▶ [What is expected] Please rewrite every line of the records below as one numbered list. Omit the blank lines and the pictures.

(Saved data entries)
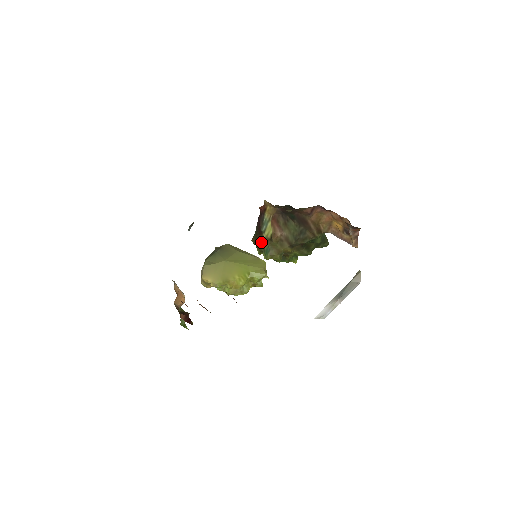
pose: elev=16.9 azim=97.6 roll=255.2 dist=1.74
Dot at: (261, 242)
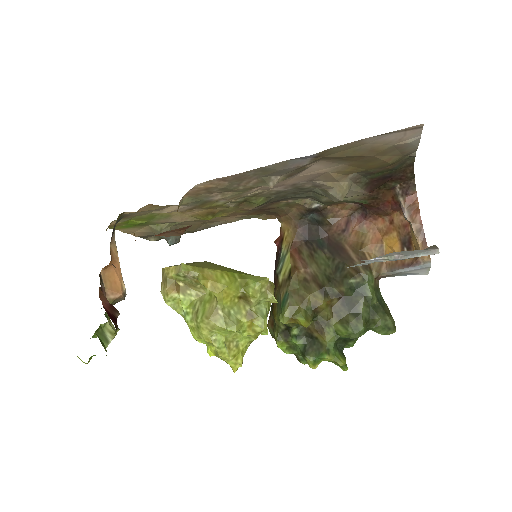
Dot at: (277, 299)
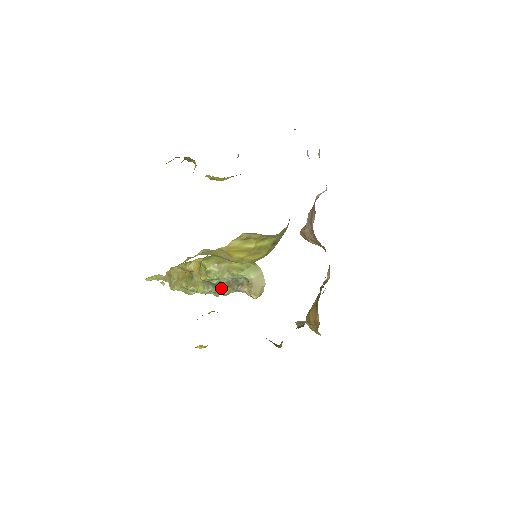
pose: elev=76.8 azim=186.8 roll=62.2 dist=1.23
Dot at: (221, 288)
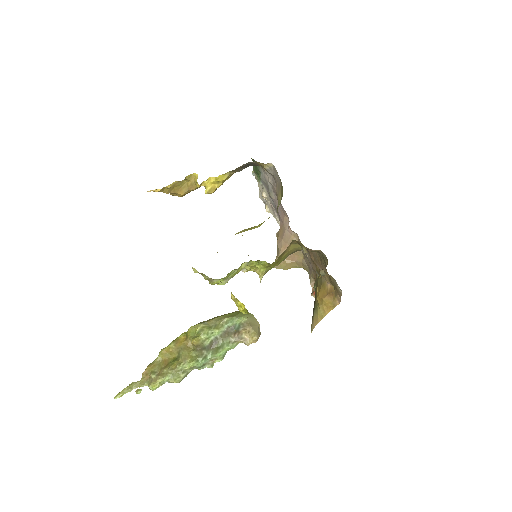
Dot at: (216, 348)
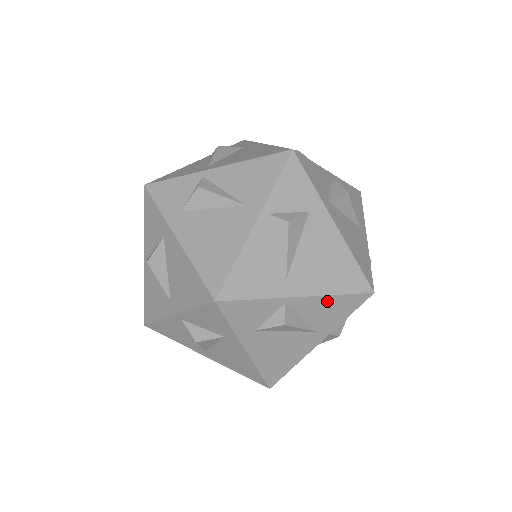
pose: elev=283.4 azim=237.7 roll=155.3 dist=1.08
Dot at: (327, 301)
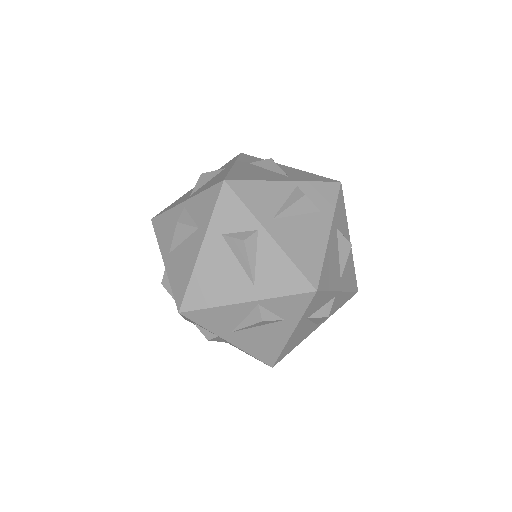
Dot at: (283, 261)
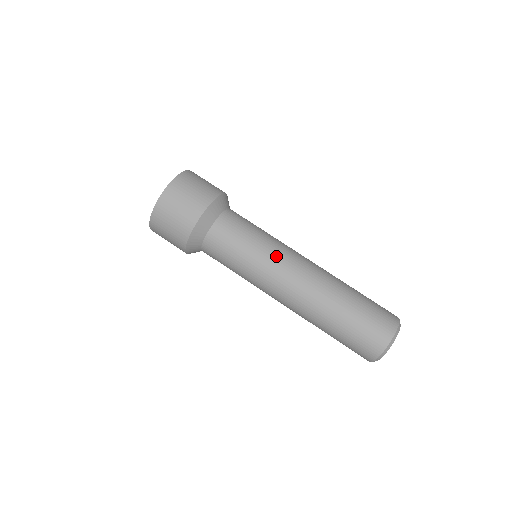
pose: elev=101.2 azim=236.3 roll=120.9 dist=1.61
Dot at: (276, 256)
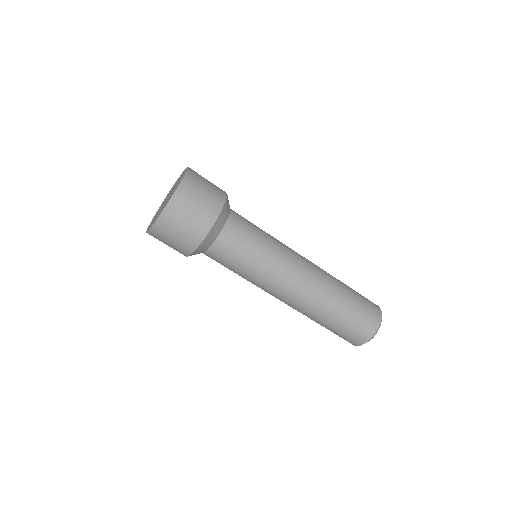
Dot at: (272, 278)
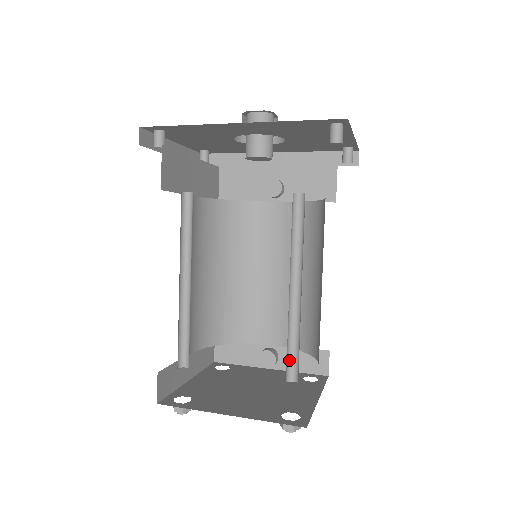
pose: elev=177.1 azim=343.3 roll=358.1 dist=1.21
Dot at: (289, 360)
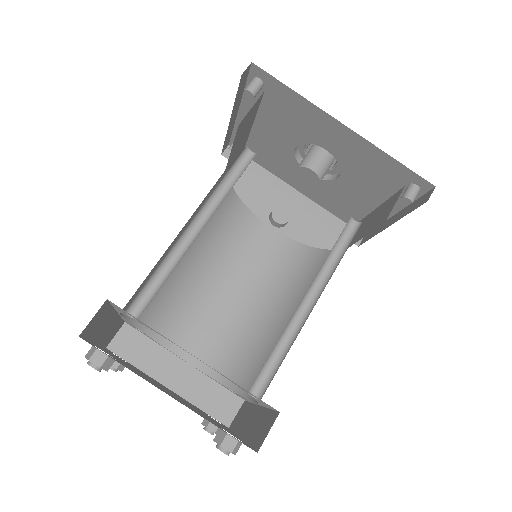
Dot at: (262, 370)
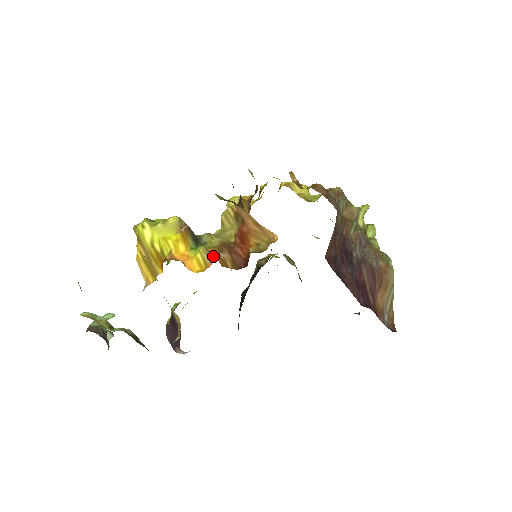
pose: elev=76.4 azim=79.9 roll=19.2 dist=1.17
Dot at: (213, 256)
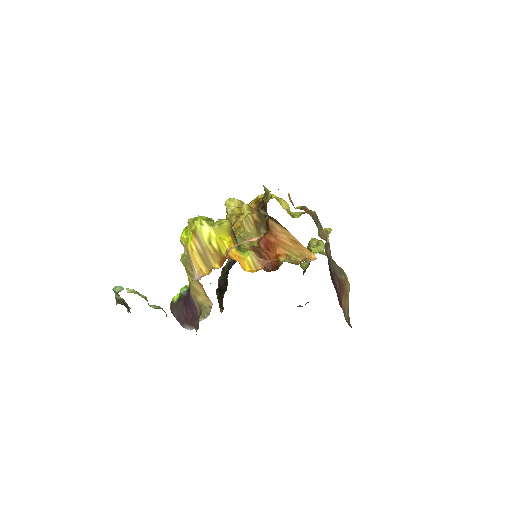
Dot at: (265, 262)
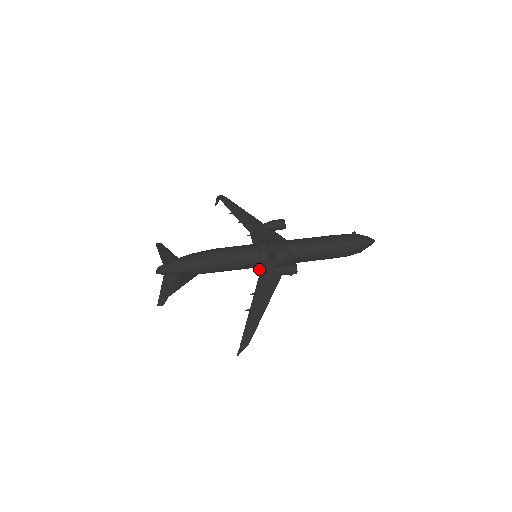
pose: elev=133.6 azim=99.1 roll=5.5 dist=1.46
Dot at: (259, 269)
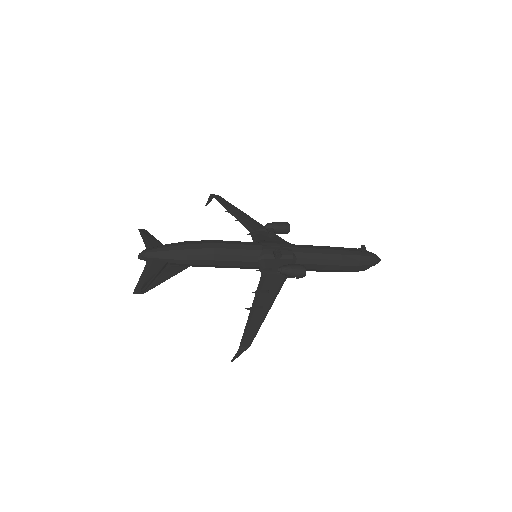
Dot at: (261, 268)
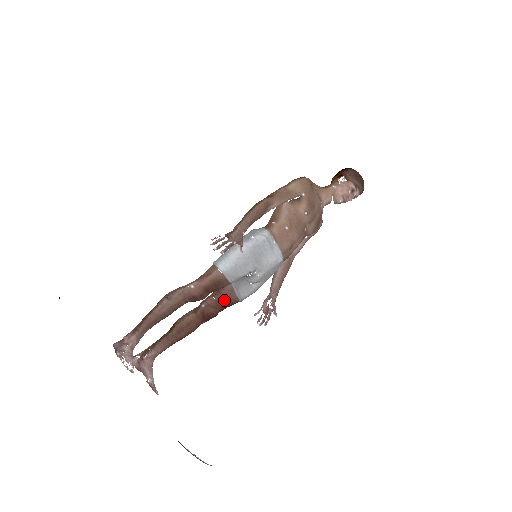
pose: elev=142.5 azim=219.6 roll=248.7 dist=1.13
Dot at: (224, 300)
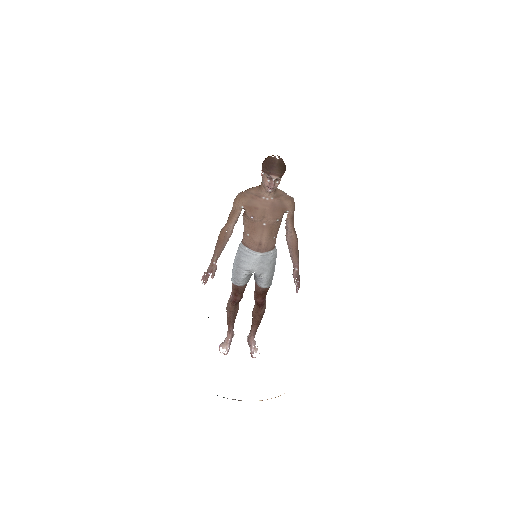
Dot at: (257, 292)
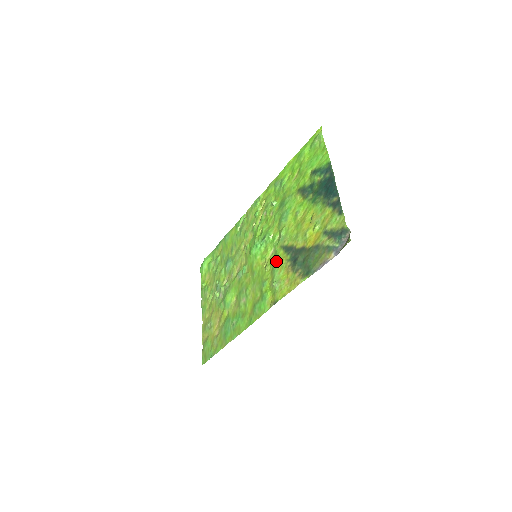
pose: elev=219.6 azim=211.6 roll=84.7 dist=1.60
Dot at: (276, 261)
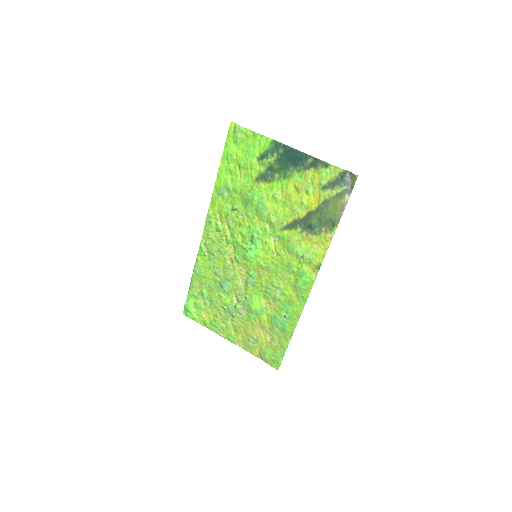
Dot at: (288, 242)
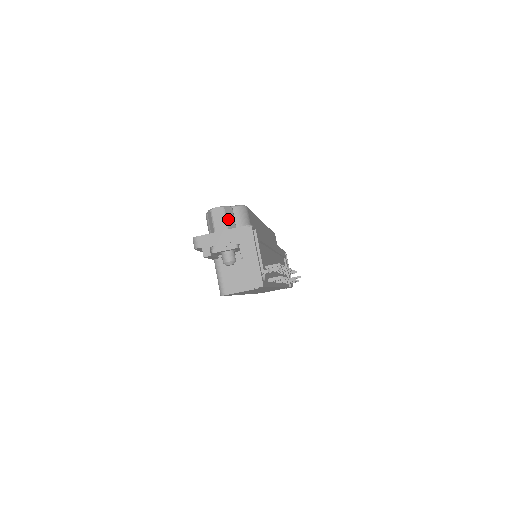
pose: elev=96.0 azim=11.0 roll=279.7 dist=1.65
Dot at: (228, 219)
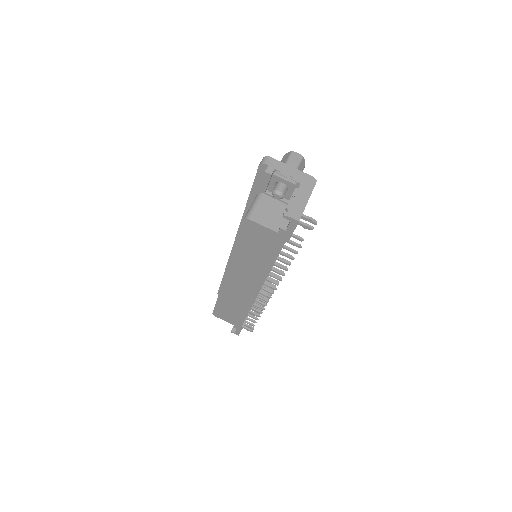
Dot at: (300, 166)
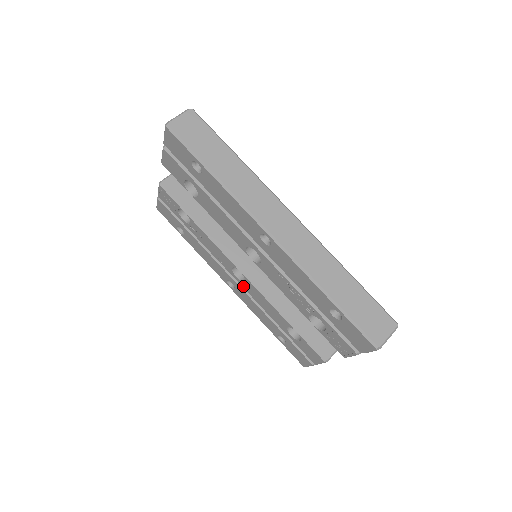
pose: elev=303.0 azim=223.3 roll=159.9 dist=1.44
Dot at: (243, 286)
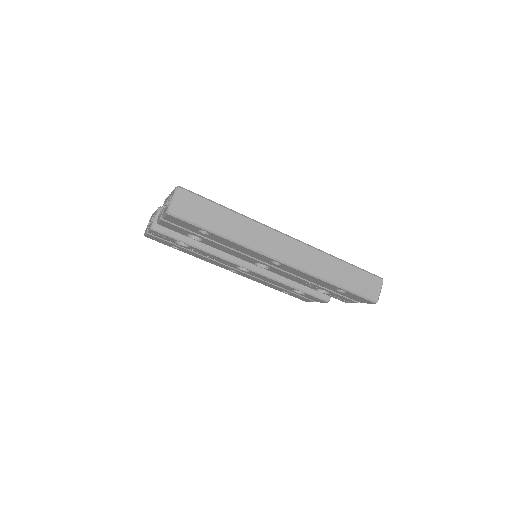
Dot at: (247, 273)
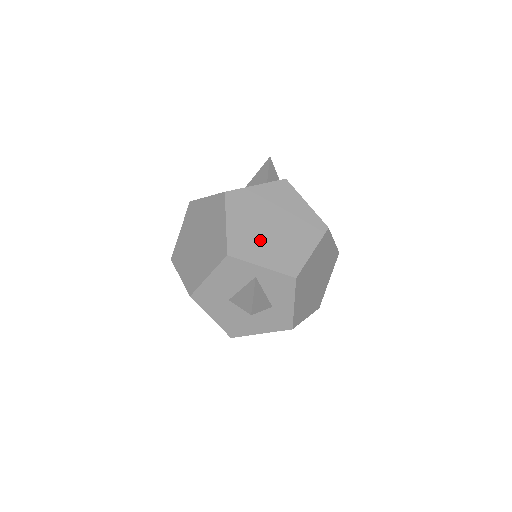
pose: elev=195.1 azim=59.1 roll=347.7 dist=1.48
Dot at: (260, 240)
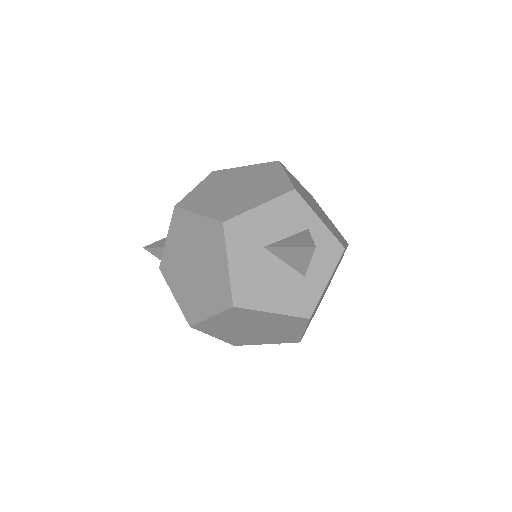
Dot at: (312, 205)
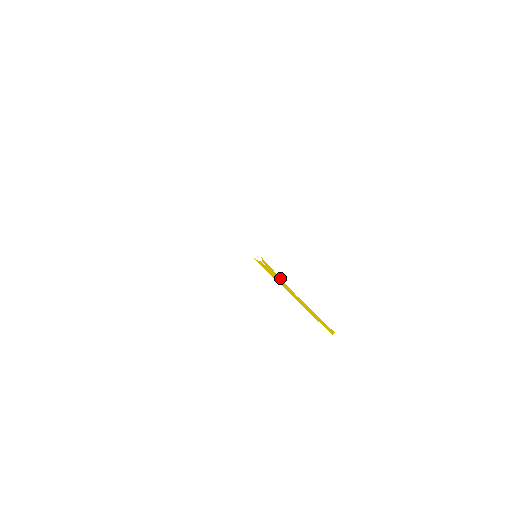
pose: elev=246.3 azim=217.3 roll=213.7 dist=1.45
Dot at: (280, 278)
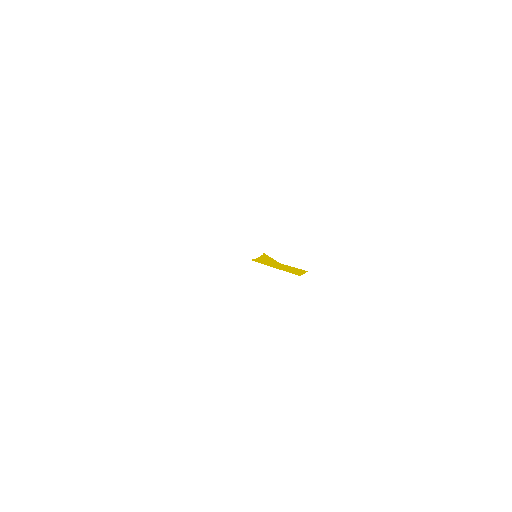
Dot at: (272, 259)
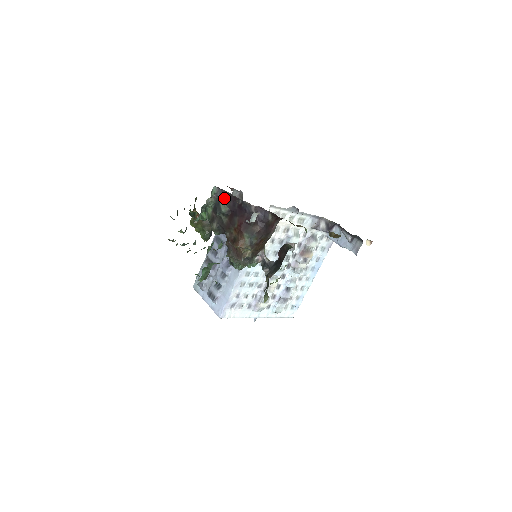
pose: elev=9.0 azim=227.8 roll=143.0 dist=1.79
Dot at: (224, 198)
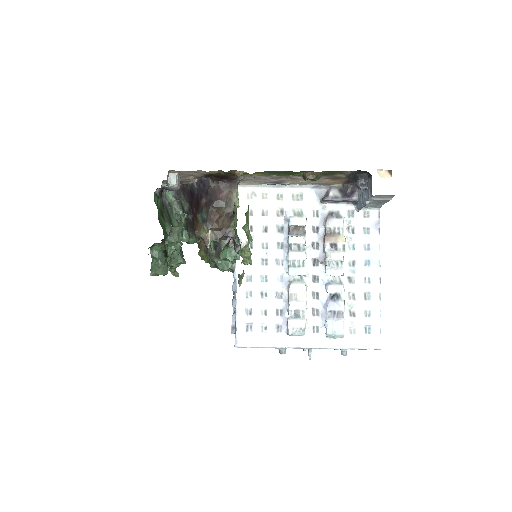
Dot at: (181, 195)
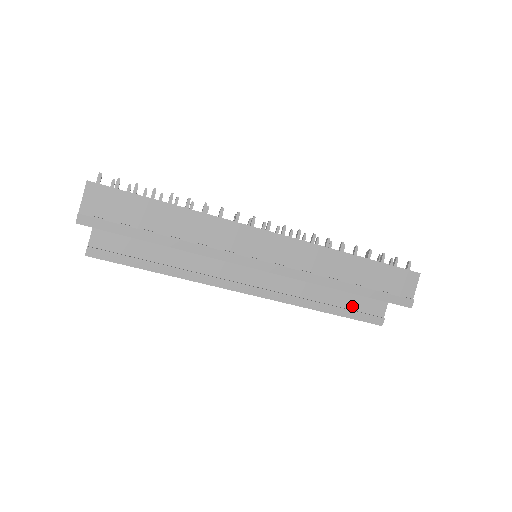
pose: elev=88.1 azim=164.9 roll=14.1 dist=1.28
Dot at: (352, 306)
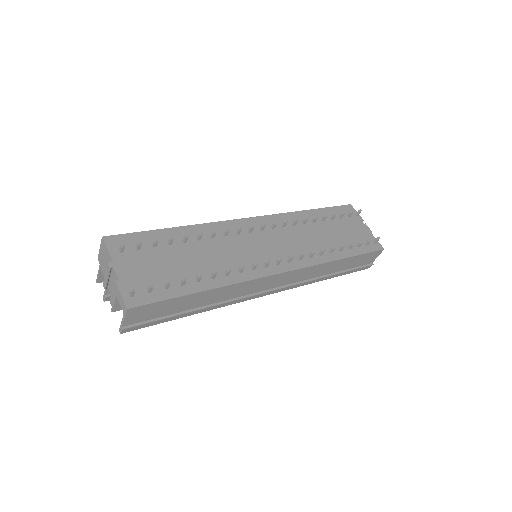
Dot at: occluded
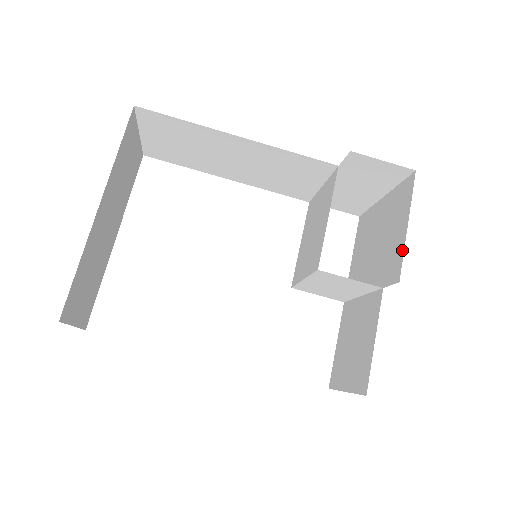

▶ [In response]
1. pose: elev=16.9 azim=97.6 roll=255.2 dist=1.74
2. Dot at: (261, 242)
3. Dot at: (277, 299)
4. pose: elev=76.8 azim=186.8 roll=62.2 dist=1.23
5. Dot at: (221, 288)
6. Dot at: (216, 348)
7. pose: elev=283.4 azim=237.7 roll=155.3 dist=1.08
8. Dot at: (327, 301)
9. Dot at: (283, 261)
10. pose: elev=101.2 azim=236.3 roll=120.9 dist=1.61
11. Dot at: (276, 256)
12. Dot at: (272, 278)
13. pose: elev=177.1 azim=343.3 roll=358.1 dist=1.21
14. Dot at: (289, 360)
15. Dot at: (262, 370)
16. pose: elev=76.4 azim=79.9 roll=19.2 dist=1.17
17. Dot at: (213, 256)
18. Dot at: (265, 262)
19. pose: elev=133.6 azim=99.1 roll=5.5 dist=1.46
20. Dot at: (259, 269)
21. Dot at: (261, 268)
22. pose: elev=142.5 azim=219.6 roll=248.7 dist=1.13
23. Dot at: (224, 300)
24. Dot at: (257, 292)
25. pose: elev=219.6 azim=211.6 roll=84.7 dist=1.60
26. Dot at: (276, 261)
27. Dot at: (288, 242)
28. pose: elev=96.0 azim=11.0 roll=279.7 dist=1.65
29. Dot at: (228, 219)
30. Dot at: (300, 166)
31. pose: elev=303.0 azim=223.3 roll=159.9 dist=1.44
32. Dot at: (243, 286)
33. Dot at: (247, 273)
34. pose: elev=195.1 azim=59.1 roll=347.7 dist=1.48
35. Dot at: (260, 240)
36. Dot at: (312, 205)
37. pose: elev=246.3 azim=217.3 roll=213.7 dist=1.45
38. Dot at: (280, 278)
39. Dot at: (272, 259)
40. pose: elev=9.0 azim=227.8 roll=143.0 dist=1.79
41. Dot at: (224, 198)
42. Dot at: (181, 195)
43. pose: elev=88.1 azim=164.9 roll=14.1 dist=1.28
44. Dot at: (352, 306)
45. Dot at: occluded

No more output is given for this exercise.